I am interested from the perspective of how the legislation affects Trusts. As you know, one of the main advantages of Trusts is that they do not pay around 80% of their rates. If these rates, which currently do not notably hurt the “mother” council overly as they disappear into a central pot instead go directly to the council, would this act as a disincentive to that council to set up new Trusts? Would it, in effect, strongly discourage councils away from setting up charitable trusts as they would be basically robbing themselves?
Good summary.
For me the issue is about the role of local government in the creation of new enterprises. If you think they influence the growth of the economy to the extent that additional rates are a function of their actions then clearly there is an argument for keeping the rates, or at least some proportion.
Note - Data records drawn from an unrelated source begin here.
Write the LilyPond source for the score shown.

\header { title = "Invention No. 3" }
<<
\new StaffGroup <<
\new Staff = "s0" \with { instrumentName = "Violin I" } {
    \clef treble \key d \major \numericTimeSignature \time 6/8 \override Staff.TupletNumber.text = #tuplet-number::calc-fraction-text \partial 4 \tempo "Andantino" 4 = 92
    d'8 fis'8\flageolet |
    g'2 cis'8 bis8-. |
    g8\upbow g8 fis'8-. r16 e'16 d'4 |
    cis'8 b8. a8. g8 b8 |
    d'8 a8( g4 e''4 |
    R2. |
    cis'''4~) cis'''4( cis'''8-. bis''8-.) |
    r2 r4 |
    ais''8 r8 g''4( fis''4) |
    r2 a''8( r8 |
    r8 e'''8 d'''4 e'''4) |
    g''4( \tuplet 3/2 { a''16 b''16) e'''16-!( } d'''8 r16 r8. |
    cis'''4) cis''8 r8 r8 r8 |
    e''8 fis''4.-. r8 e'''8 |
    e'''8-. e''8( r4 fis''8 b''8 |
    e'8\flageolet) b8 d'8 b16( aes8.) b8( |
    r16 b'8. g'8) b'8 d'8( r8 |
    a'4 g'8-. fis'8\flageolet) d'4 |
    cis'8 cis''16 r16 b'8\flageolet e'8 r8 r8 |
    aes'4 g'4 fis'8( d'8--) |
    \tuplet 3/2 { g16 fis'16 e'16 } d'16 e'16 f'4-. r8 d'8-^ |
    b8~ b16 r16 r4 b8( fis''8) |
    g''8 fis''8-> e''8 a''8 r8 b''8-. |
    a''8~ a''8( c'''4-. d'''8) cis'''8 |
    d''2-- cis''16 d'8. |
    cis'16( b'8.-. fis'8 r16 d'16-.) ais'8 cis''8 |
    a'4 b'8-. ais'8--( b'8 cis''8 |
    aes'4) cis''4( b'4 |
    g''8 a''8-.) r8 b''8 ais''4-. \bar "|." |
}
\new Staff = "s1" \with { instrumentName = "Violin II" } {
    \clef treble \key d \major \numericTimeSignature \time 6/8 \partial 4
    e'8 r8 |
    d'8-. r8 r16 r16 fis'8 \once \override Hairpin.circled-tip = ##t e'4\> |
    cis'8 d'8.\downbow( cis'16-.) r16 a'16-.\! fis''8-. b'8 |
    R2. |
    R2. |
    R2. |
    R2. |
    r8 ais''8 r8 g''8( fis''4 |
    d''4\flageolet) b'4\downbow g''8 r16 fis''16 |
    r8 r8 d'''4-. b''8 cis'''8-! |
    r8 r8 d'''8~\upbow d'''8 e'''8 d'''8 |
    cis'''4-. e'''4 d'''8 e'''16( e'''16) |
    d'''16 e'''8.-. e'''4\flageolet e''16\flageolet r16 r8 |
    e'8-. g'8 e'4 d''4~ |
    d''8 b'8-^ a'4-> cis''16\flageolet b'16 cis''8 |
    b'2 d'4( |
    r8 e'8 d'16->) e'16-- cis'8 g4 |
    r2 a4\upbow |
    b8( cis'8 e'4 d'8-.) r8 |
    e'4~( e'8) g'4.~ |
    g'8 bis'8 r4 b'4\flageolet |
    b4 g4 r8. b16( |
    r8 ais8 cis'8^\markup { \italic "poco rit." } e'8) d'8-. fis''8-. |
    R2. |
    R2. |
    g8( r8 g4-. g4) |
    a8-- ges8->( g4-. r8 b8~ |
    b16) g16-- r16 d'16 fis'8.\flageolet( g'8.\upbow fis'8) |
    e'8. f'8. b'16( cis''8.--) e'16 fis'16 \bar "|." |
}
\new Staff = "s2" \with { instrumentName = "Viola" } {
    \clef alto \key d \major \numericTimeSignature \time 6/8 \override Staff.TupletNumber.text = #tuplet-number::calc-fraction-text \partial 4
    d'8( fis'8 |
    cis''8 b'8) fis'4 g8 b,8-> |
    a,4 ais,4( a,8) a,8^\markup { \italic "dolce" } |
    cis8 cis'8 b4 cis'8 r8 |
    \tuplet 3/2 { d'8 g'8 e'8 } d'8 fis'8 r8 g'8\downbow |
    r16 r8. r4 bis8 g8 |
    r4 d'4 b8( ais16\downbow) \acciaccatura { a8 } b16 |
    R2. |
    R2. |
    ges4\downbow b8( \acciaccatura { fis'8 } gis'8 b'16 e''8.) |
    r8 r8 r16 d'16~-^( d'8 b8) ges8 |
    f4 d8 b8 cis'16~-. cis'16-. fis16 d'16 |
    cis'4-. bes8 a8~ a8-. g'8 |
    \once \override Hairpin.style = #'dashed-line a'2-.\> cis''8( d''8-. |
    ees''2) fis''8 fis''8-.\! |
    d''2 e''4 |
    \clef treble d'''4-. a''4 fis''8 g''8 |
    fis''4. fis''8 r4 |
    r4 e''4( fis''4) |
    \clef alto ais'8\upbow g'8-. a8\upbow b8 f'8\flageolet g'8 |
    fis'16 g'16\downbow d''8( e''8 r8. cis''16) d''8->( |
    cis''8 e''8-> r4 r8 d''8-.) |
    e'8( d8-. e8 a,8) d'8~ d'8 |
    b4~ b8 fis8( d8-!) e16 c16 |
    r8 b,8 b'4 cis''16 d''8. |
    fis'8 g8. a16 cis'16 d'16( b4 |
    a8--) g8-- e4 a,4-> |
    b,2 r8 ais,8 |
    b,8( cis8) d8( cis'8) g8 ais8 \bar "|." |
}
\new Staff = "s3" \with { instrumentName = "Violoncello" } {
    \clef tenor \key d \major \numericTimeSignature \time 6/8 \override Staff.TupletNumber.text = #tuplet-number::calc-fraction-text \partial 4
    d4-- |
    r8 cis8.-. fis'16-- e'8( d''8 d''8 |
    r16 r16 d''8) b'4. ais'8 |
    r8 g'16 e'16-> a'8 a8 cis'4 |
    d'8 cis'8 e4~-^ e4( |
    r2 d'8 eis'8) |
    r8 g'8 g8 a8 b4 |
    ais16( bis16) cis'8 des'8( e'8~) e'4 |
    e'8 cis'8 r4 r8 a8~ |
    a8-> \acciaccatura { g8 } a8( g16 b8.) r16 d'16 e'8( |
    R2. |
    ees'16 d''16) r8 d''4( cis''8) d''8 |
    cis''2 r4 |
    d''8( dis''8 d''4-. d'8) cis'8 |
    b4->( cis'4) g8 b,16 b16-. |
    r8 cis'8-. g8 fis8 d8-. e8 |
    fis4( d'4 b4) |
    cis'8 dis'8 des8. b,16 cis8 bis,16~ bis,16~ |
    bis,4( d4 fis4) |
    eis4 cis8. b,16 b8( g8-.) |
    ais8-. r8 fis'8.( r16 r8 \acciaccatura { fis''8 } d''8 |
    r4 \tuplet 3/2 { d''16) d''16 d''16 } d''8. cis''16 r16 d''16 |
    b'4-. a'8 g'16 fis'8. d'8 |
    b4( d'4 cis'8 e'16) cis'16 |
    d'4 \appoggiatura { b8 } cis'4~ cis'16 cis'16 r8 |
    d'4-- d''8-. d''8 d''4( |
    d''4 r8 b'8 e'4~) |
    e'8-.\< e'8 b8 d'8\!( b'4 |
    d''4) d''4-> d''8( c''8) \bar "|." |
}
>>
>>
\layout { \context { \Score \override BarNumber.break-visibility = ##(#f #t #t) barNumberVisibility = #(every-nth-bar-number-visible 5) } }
If you think that the economic growth is more subject to macro-economic and structural relations then there is a good argument for wider distribution of the rates.
I’m more inclined towards the latter view. It seems more likely to account for the sub-optimal patterns of economic growth in the UK. Therefore, if we’re not tackling the ‘red queen effect'[1] that is present in the sub-national distribution of growth and the subsequent dynamic of enterprise formation process, then a redistribution is a fair way of paying to offset the consequential issues of this sub-optimal situation.